On Sep 16, 2008, at 16:05, Antonio Querubin wrote:
On Tue, 16 Sep 2008, james woodyatt wrote:
The complaint I have heard is that simply not advertising the  
routes to third parties is not enough to prevent them from using  
static routes to steal relay service.
If they're afraid of that, why can't they just block access to the  
relay address via ACLs at their borders?  Most ISPs probably do some  
kind of filtering at their border anyway.  Adding one more deny rule  
isn't gonna make a big impact on performance.
Yes, the existing RFCs recommend filtering at the border gateway and  
limited routing advertisements to trusted peers.  So, why do service  
providers think they can't secure their 6to4 relay service that way?   

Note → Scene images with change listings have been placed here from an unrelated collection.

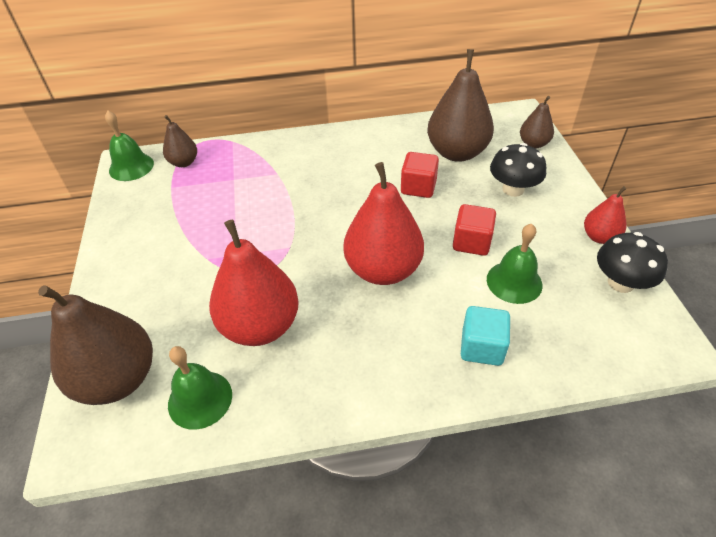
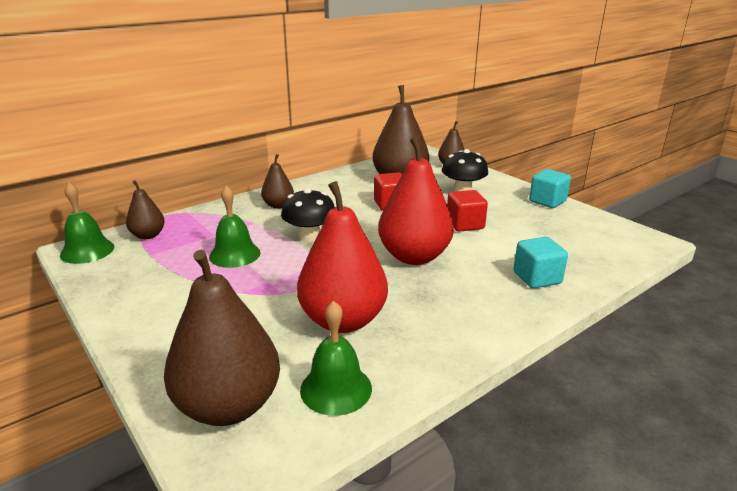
camera: 30 degrees left, 20 degrees down
(312, 155) = (278, 205): none -> brown pear
(514, 282) = (518, 237): green bell -> green bell (235, 254)
(599, 237) = (547, 201): red pear -> turquoise cube
(620, 283) = (586, 220): black mushroom -> black mushroom (309, 236)

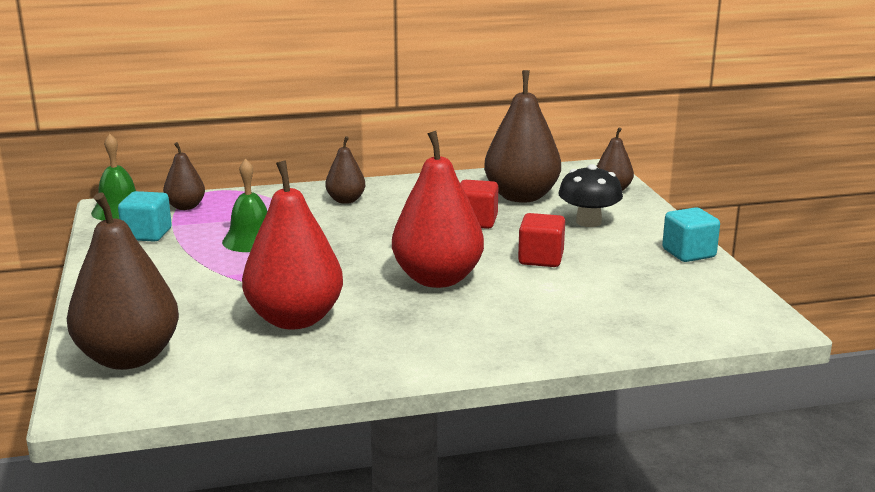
camera: 25 degrees right, 5 degrees down
(309, 236) = (346, 237): black mushroom -> none
(336, 389) = (229, 368): green bell -> none
(537, 278) = (554, 328): turquoise cube -> turquoise cube (147, 234)

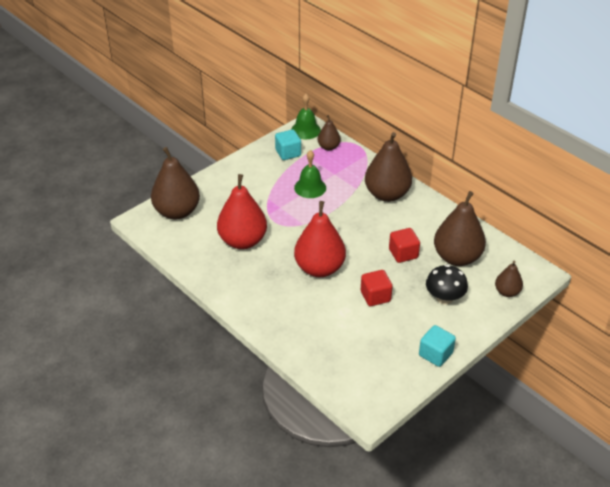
camera: 60 degrees right, 20 degrees up
(346, 200) = (387, 194): brown pear -> brown pear, size x1.93

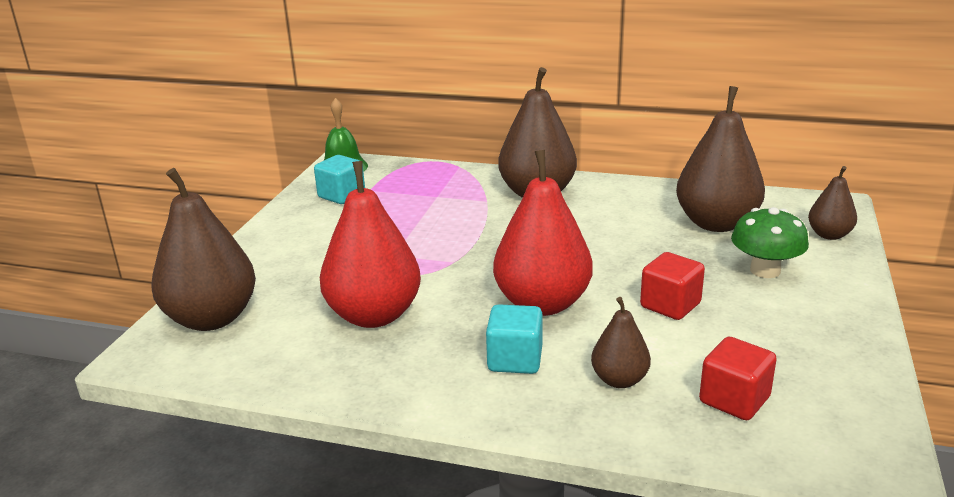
camera: 30 degrees left, 15 degrees down
(310, 187) = (417, 220): green bell -> none
(328, 147) = (396, 173): brown pear -> brown pear (619, 380)
(403, 253) = (642, 244): red cube -> red cube (734, 400)
(435, 354) = (853, 340): turquoise cube -> turquoise cube (515, 360)
(444, 298) = (765, 270): black mushroom -> green mushroom

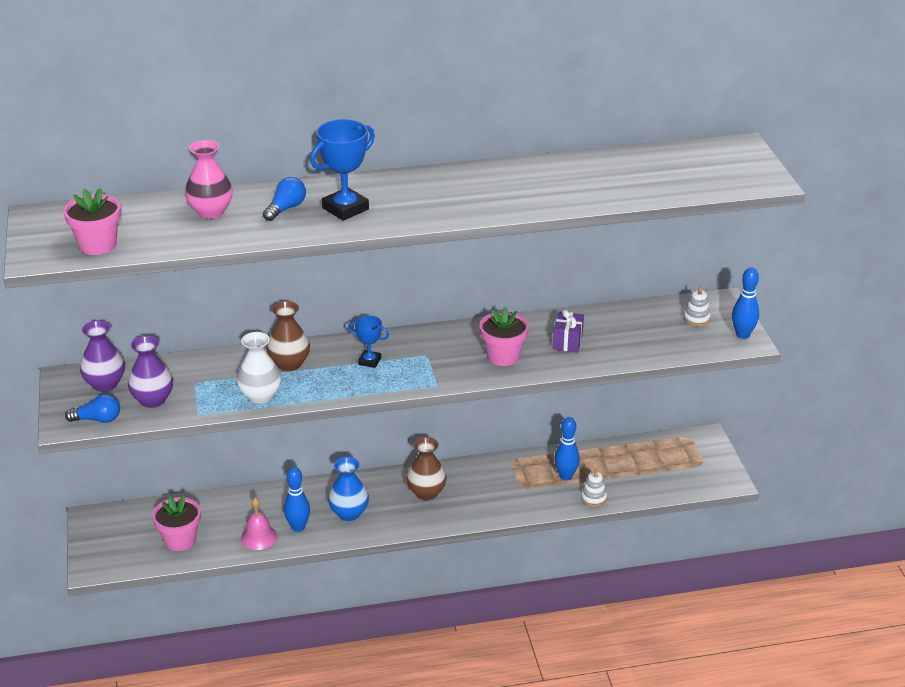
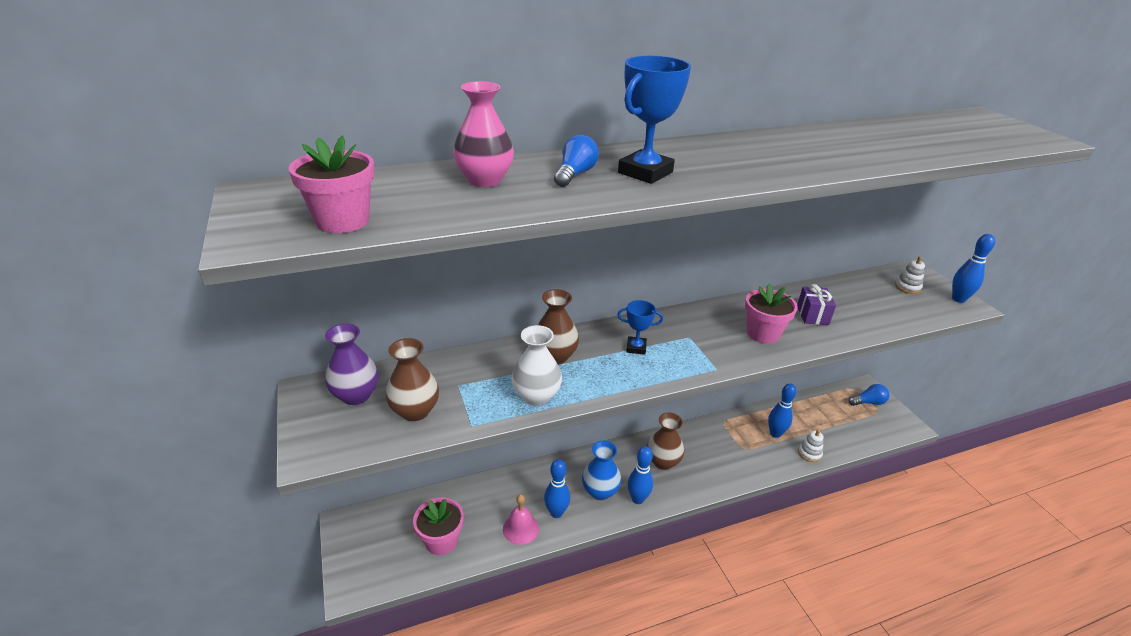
camera: 10 degrees left, 0 degrees up
(98, 419) = (352, 443): blue light bulb -> blue light bulb (868, 402)
(153, 400) = (415, 411): purple vase -> brown vase
(385, 523) = (637, 499): none -> blue bowling pin

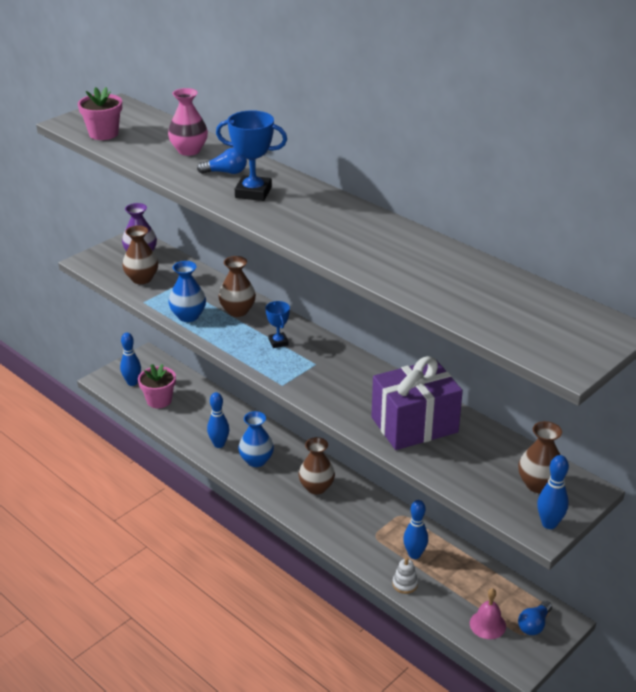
camera: 65 degrees right, 0 degrees up
(521, 528) = (193, 432): pink bell -> pink bell (487, 624)
(536, 396) = (188, 316): white vase -> blue vase
(637, 499) = (263, 483): blue bowling pin -> blue bowling pin (132, 382)
(763, 333) = (355, 400): pink flower pot -> none
(812, 315) = (414, 425): purple gift -> purple gift, size x2.17
(868, 402) = (534, 625): blue light bulb -> blue light bulb turned 75 degrees clockwise
(907, 287) = (538, 484): white stacking toy -> brown vase

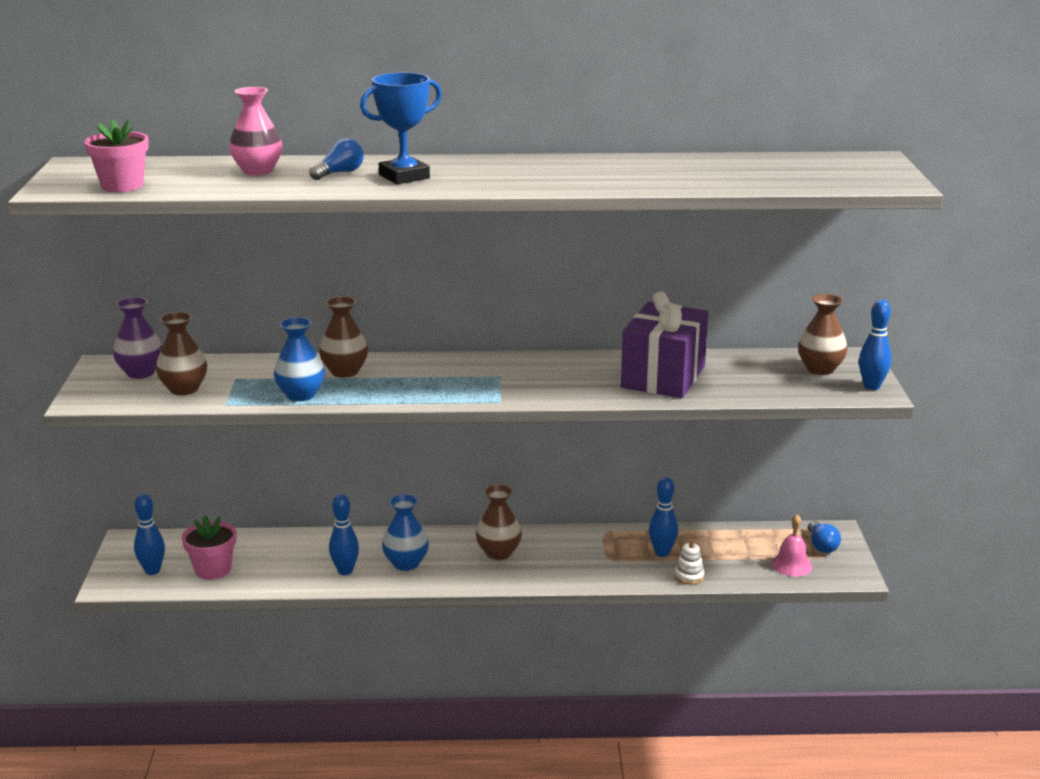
camera: 45 degrees left, 10 degrees down
(278, 342) = (433, 376): blue trophy -> none

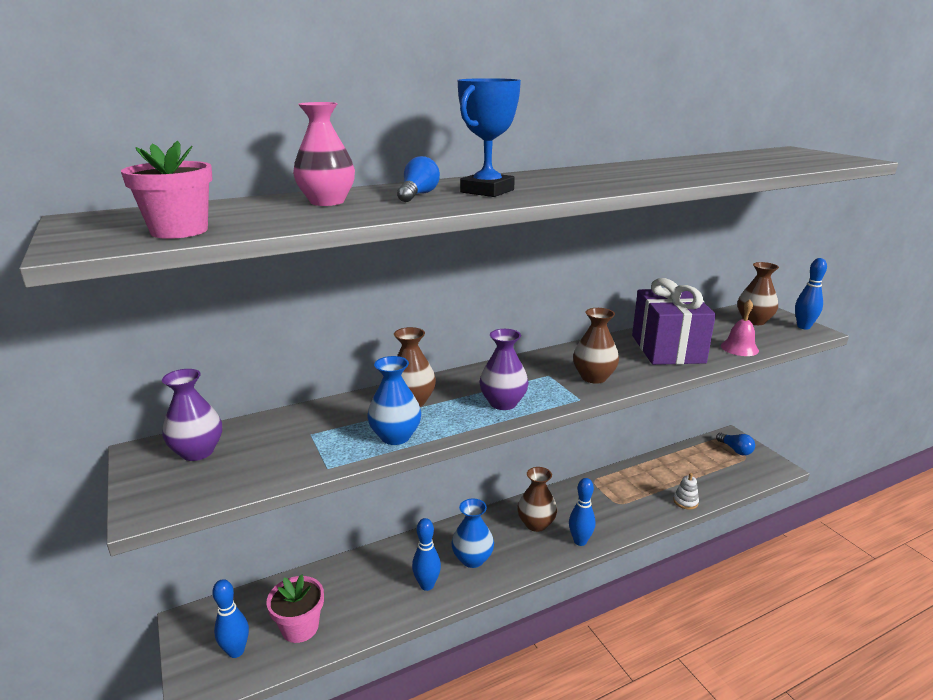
camera: 25 degrees left, 0 degrees up
(184, 389) = (264, 460): brown vase -> brown vase (593, 377)
(424, 389) = (503, 403): none -> purple vase
(662, 553) = (648, 487): blue bowling pin -> blue bowling pin (580, 541)
(791, 565) = (735, 471): pink bell -> pink bell (739, 348)

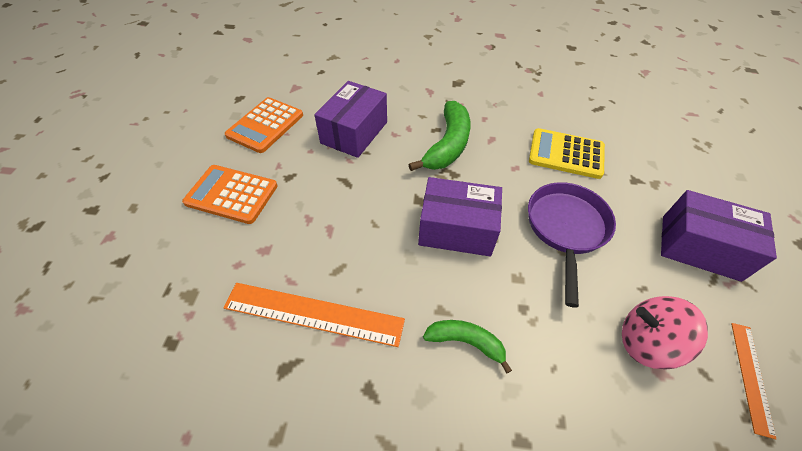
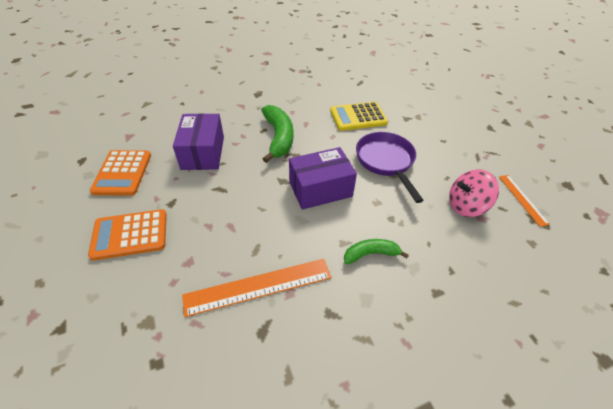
camera: 30 degrees left, 5 degrees down
(700, 247) = (461, 143): purple box -> none

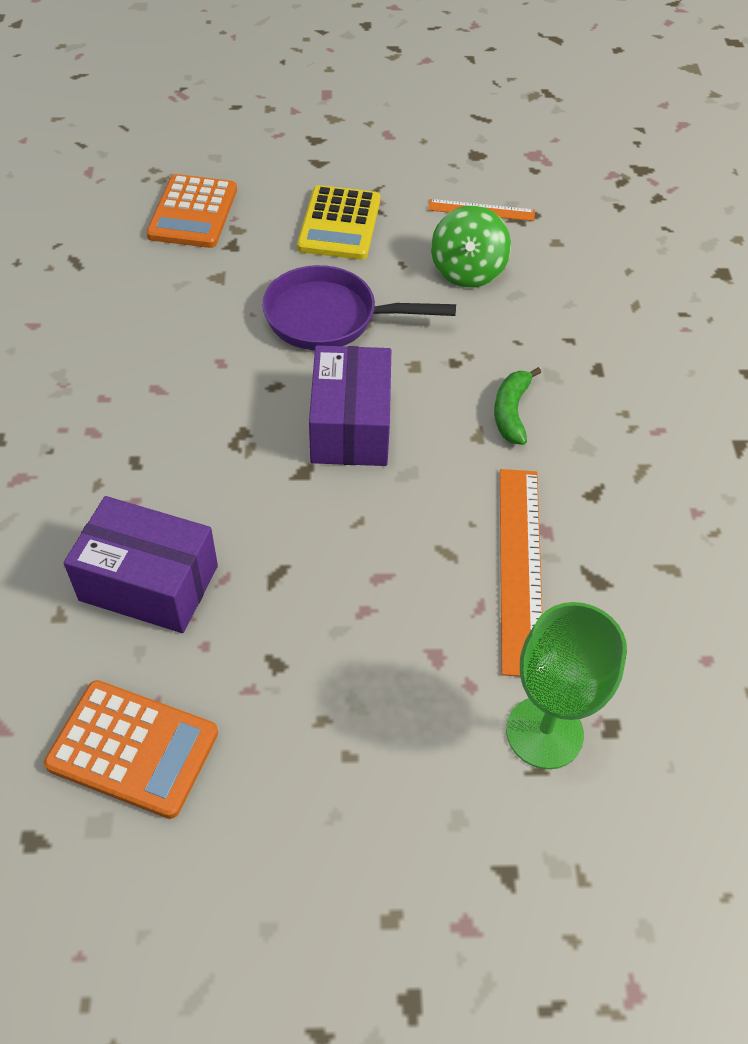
camera: 70 degrees left, 5 degrees up
(130, 235) = (332, 746): orange calculator -> orange calculator (193, 213)
(148, 326) = (544, 732): none -> green goblet
(279, 137) = (175, 443): green banana -> none
(358, 117) = (186, 306): yellow calculator -> yellow calculator (339, 224)
(466, 206) = (467, 271): pink spinning top -> green spinning top

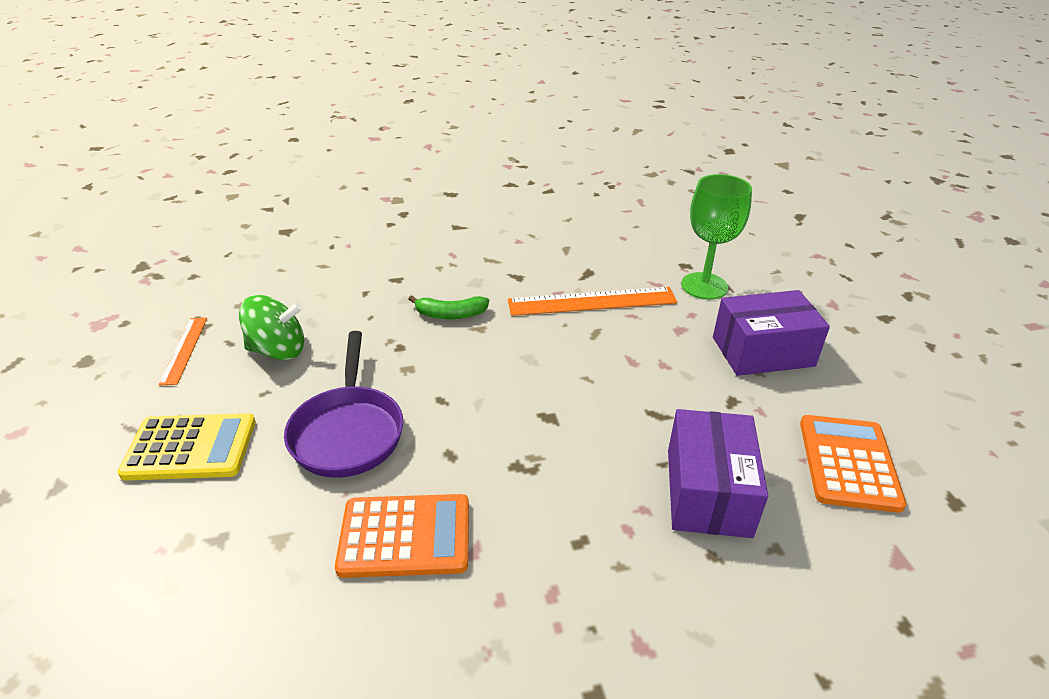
camera: 100 degrees left, 15 degrees down
(193, 213) = (140, 599): orange calculator -> orange calculator (405, 536)
(350, 426) = (488, 396): purple box -> purple box (762, 351)

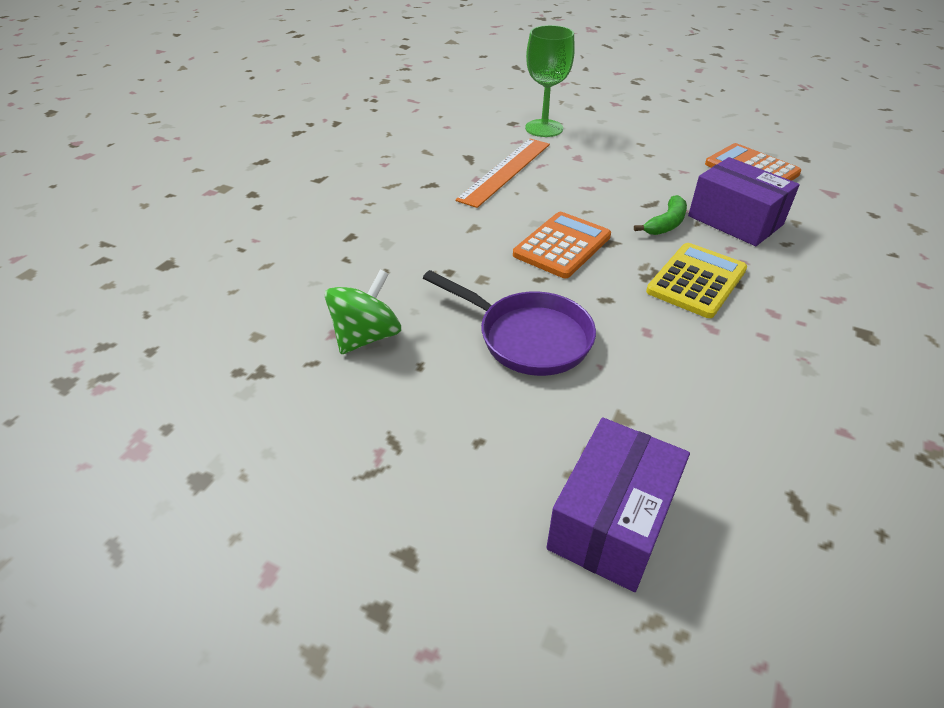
camera: 50 degrees left, 5 degrees up
(184, 350) = (283, 396): orange ruler -> none
(190, 448) = (449, 437): yellow calculator -> yellow calculator (696, 281)
(405, 536) = (672, 353): orange calculator -> orange calculator (562, 246)
(450, 314) = (438, 232): green banana -> green banana (666, 224)
(762, 351) = (632, 144): purple box -> purple box (612, 521)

They must have a legitimate reason, don't you think?  Surely, they  
aren't trying to sabotage the IPv4-IPv6 transition by splitting the  
public IPv6 internet into three parts (one for native, one for 6to4  
and one for Teredo), right?
Again, it would be better if an authoritative voice recommending  
*against* the deployment of 6to4 and Teredo relays in service provider  
networks, because of concerns about limiting access to relay services  
to their subscribers only, would step in here and speak to the issue  
directly.  I've only gathered from talking with people that the  
problem with ACLs at the border routers is that a real deployment plan  
would require too many ACL entries, i.e. one for each relay, because  
relays would have to be in lots of different places around the  
interiors of their networks, and addressed accordingly.
Won't somebody from a service provider *please* step up and explain  
why they cannot and/or will not deploy 6to4 relay routers for the use  
of their subscribers as the standards track documents currently  
describe them?  The continuing silence from the operations community  
on this topic is very troubling, but I suppose it's possible everyone  
is still enjoying their copious allotment of holiday time.
It *is* September, though, isn't it?